Aim:
Quote every line below exactly and skip any picture.

-*-

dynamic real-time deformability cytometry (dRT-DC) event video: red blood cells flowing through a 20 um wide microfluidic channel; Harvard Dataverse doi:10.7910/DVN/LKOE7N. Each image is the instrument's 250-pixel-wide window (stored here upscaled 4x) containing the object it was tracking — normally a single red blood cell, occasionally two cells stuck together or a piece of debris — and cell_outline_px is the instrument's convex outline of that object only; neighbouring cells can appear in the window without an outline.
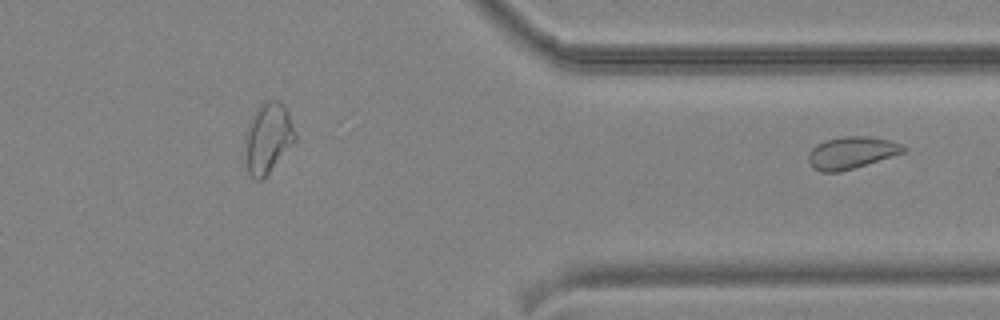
{"species": "common noctule bat (a hibernating species)", "species_latin": "Nyctalus noctula", "temperature_condition": "cold", "stored_images_in_passage": 32, "segment_of_instrument_passage": [2, 2], "camera_frame_rate_fps": 3000, "um_per_image_px": 0.085, "animal": {"sex": "male", "body_mass_g": 19.2, "forearm_length_mm": 51.8}, "frame": {"image": 1, "passage_image": 32, "time_ms": 10.333, "image_size_px": [1000, 320], "cell_outline_px": [[908, 148], [904, 152], [892, 156], [840, 172], [820, 172], [812, 168], [808, 160], [808, 156], [812, 148], [816, 144], [824, 140], [844, 136], [868, 136], [888, 140], [900, 144]], "centroid_in_image_um": [72.34, 12.98], "position_along_channel_um": 339.1, "area_um2": 17.69}}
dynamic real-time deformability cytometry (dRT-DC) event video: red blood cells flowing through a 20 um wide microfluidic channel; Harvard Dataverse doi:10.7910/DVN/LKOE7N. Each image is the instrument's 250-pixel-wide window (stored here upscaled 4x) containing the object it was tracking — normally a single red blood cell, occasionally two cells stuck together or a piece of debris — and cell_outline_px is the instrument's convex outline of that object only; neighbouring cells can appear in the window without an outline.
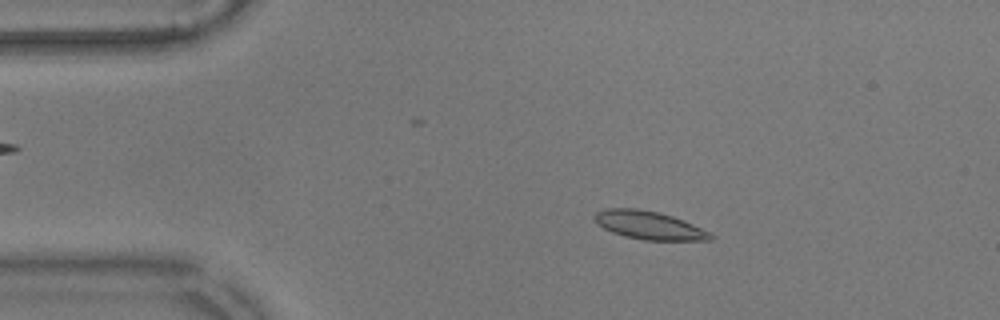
{"species": "common noctule bat (a hibernating species)", "species_latin": "Nyctalus noctula", "temperature_condition": "warm", "stored_images_in_passage": 49, "camera_frame_rate_fps": 3000, "um_per_image_px": 0.085, "animal": {"sex": "male", "body_mass_g": 17.9}, "frame": {"image": 1, "passage_image": 3, "time_ms": 0.667, "image_size_px": [1000, 320], "cell_outline_px": [[716, 236], [712, 240], [644, 240], [624, 236], [612, 232], [596, 224], [592, 216], [596, 212], [604, 208], [636, 208], [656, 212], [672, 216], [684, 220]], "centroid_in_image_um": [55.12, 19.14], "position_along_channel_um": 29.9, "area_um2": 19.07}}
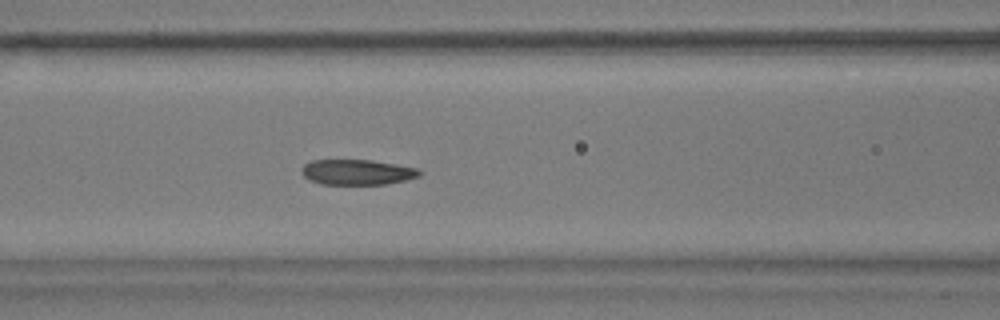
{"frame": {"image": 2, "passage_image": 16, "time_ms": 5.0, "image_size_px": [1000, 320], "cell_outline_px": [[424, 172], [420, 176], [404, 180], [384, 184], [320, 184], [308, 180], [300, 172], [300, 168], [304, 164], [312, 160], [372, 160], [396, 164], [416, 168]], "centroid_in_image_um": [30.32, 14.63], "position_along_channel_um": 136.3, "area_um2": 17.51}}
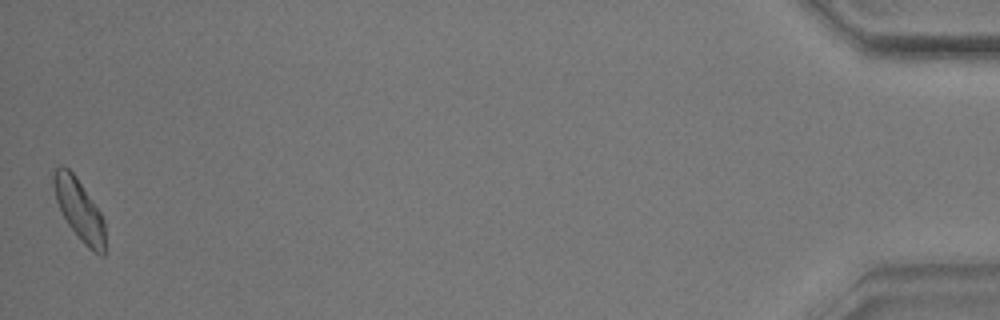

-*-

Solution to this task:
dynamic real-time deformability cytometry (dRT-DC) event video: red blood cells flowing through a 20 um wide microfluidic channel; Harvard Dataverse doi:10.7910/DVN/LKOE7N. Each image is the instrument's 250-pixel-wide window (stored here upscaled 4x) containing the object it was tracking — normally a single red blood cell, occasionally two cells stuck together or a piece of debris — and cell_outline_px is the instrument's convex outline of that object only; neighbouring cells can appear in the window without an outline.
{"species": "common noctule bat (a hibernating species)", "species_latin": "Nyctalus noctula", "temperature_condition": "cold", "stored_images_in_passage": 32, "segment_of_instrument_passage": [2, 2], "camera_frame_rate_fps": 3000, "um_per_image_px": 0.085, "animal": {"sex": "male", "body_mass_g": 19.2, "forearm_length_mm": 51.8}, "frame": {"image": 1, "passage_image": 32, "time_ms": 10.333, "image_size_px": [1000, 320], "cell_outline_px": [[908, 148], [904, 152], [892, 156], [840, 172], [820, 172], [812, 168], [808, 160], [808, 156], [812, 148], [816, 144], [824, 140], [844, 136], [868, 136], [888, 140], [900, 144]], "centroid_in_image_um": [72.34, 12.98], "position_along_channel_um": 339.1, "area_um2": 17.69}}
dynamic real-time deformability cytometry (dRT-DC) event video: red blood cells flowing through a 20 um wide microfluidic channel; Harvard Dataverse doi:10.7910/DVN/LKOE7N. Each image is the instrument's 250-pixel-wide window (stored here upscaled 4x) containing the object it was tracking — normally a single red blood cell, occasionally two cells stuck together or a piece of debris — and cell_outline_px is the instrument's convex outline of that object only; neighbouring cells can appear in the window without an outline.
{"species": "common noctule bat (a hibernating species)", "species_latin": "Nyctalus noctula", "temperature_condition": "warm", "stored_images_in_passage": 49, "camera_frame_rate_fps": 3000, "um_per_image_px": 0.085, "animal": {"sex": "male", "body_mass_g": 17.9}, "frame": {"image": 1, "passage_image": 3, "time_ms": 0.667, "image_size_px": [1000, 320], "cell_outline_px": [[716, 236], [712, 240], [644, 240], [624, 236], [612, 232], [596, 224], [592, 216], [596, 212], [604, 208], [636, 208], [656, 212], [672, 216], [684, 220]], "centroid_in_image_um": [55.12, 19.14], "position_along_channel_um": 29.9, "area_um2": 19.07}}
{"frame": {"image": 2, "passage_image": 16, "time_ms": 5.0, "image_size_px": [1000, 320], "cell_outline_px": [[424, 172], [420, 176], [404, 180], [384, 184], [320, 184], [308, 180], [300, 172], [300, 168], [304, 164], [312, 160], [372, 160], [396, 164], [416, 168]], "centroid_in_image_um": [30.32, 14.63], "position_along_channel_um": 136.3, "area_um2": 17.51}}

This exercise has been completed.